Connect Quaterio to your Directus instance, bind collection items to block-based templates and render paginated PDFs on demand or in batch. Static Access Tokens with role-based scope keep the connector locked to the data you want it to see.
Directus puts a clean REST API in front of your database with a real admin UI. PDF output is not part of the story. Custom Express endpoints, off-the-shelf PDF libraries and themed CSS exports add up to ongoing maintenance every time the schema shifts.
Quaterio's Directus connector hits /items/{collection} with a Static Access Token in the Bearer header. Lists, single items, expanded relations and filtered queries all work straight from the URL. Your engineers stop maintaining a parallel PDF pipeline.
User Directory → pick or create a service user → scroll to Token → Generate Token → Save. Copy the token. The user's role controls what the token can read.
Settings → Connections → New Connection → pick "Directus" from the type dropdown. Replace yoursite.com with your Directus host and articles with your collection name. Paste the token into the Token field.
Quaterio fetches /items/{collection} and shows the JSON paths available. Default is data.0.content for the first item. Add ?fields=*.* on the URL if you need expanded relations to show up in Detect Fields.
Export from the editor for one-offs. For batch jobs hit POST /api/v1/generate/template with the template ID. The connector re-fetches at generation time so every PDF reflects the latest Directus data.
Available on Business plan and above.
The Directus preset queries /items/{collection} on your Directus instance with a Static Access Token in the Authorization header. Collections come back as { data: [...] } arrays, individual items as { data: {...} }. The sections below cover token generation, fields and filter parameters, relations and self-hosted deployment.

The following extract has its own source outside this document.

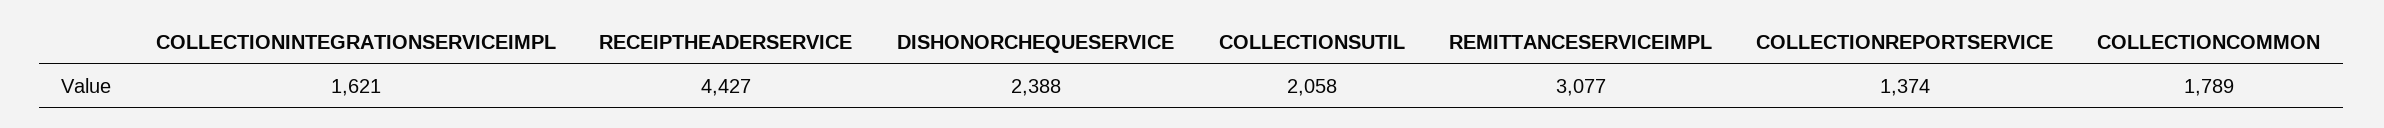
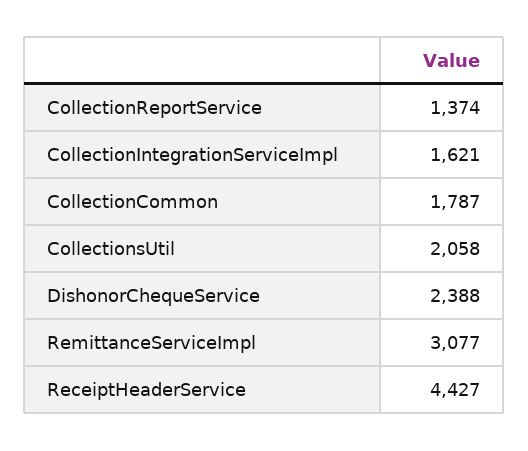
COLLECTIONCOMMON: 1789 -> 1787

In Directus admin, navigate to User Directory and pick the user who will own the token (or create a dedicated machine user for PDF generation). Scroll to the Token field, click Generate Token and copy the value. Save the user. The token is now valid until you regenerate it.
Token permissions follow the user's role. Most teams create a "Quaterio" role with read access to only the collections that feed PDFs. The token then cannot read anything outside that scope even if leaked. Standard least-privilege practice.
GET /items/{collection} returns { data: [...] }, the array contains every item the role can read. The default Response Field data.0.content picks the content field of the first item.
GET /items/{collection}/{id} returns { data: {...} }, a single item. For PDF templates that always render a specific record, change the URL to include the ID and change the Response Field to data.content (drop the .0 index). Cleaner and less brittle than relying on array order.
By default Directus returns every field on the item, which can be wasteful for PDF templates that only bind two or three. Use ?fields=title,content,published_at on the URL to scope the response. Speeds up fetches and shrinks what Quaterio has to walk in Detect Fields.
Relations are returned as IDs by default. To expand a single level of relations (resolve author IDs to author objects, for example), use ?fields=*.*. For deeper expansion use the dot path explicitly: ?fields=*, author.first_name, author.last_name. The connector passes the whole URL through.
Filter syntax is ?filter[field][operator]=value. Example: ?filter[status][_eq]=published&sort=-published_at&limit=10. The full operator list (_eq, _neq, _in, _contains, _gte, ...) is in the Directus docs.
For multi-condition filters use the _and / _or wrappers. The URL grows quickly; if you find yourself fighting the encoding, build the URL via the Directus SDK in a small helper and paste the final string into the connection.
Directus files live in a separate files collection. An item field that references a file stores the file UUID. To get the file URL into a PDF, expand the field with ?fields=*.* and the URL becomes available as the file's relative path on your Directus instance.
For absolute URLs, the file path needs prefixing with your Directus host (e.g. https://yoursite.com/assets/{uuid}). Quaterio resolves relative paths against the connection URL host at PDF render time when binding to image blocks.
Directus is self-hosted. Your instance needs to be reachable from the public internet at PDF generation time. Instances behind a VPN or private cloud cannot be read directly by the connector.
Common patterns: deploy Directus on Directus Cloud, Railway, Render, AWS or DigitalOcean with a public HTTPS endpoint and lock it down with role-based permissions on the static token. Or run a public proxy that fronts an internal install. The connector does not care which.
Directus Cloud is the managed offering, Directus handles infrastructure, backups and upgrades. From the connector's side it is identical to self-hosted: same /items/{collection} endpoint, same token in the Bearer header. The host is the {project}.directus.app URL or a custom domain.
Self-hosted Directus is free under the Business Source License. Run it on your own infrastructure with your own scaling story. The REST API contract does not change between the two.
CMS connections are part of the Quaterio Business plan and above ($30/mo). Pro plans get the editor and basic templates but not the Remote Content block. Free and Pro users who try to add a Remote Content block see an upgrade prompt.
Directus is free to self-host. Directus Cloud starts at $99/mo for the Standard plan. The REST API is included on every Directus tier; there is no extra cost for reading from Directus into Quaterio.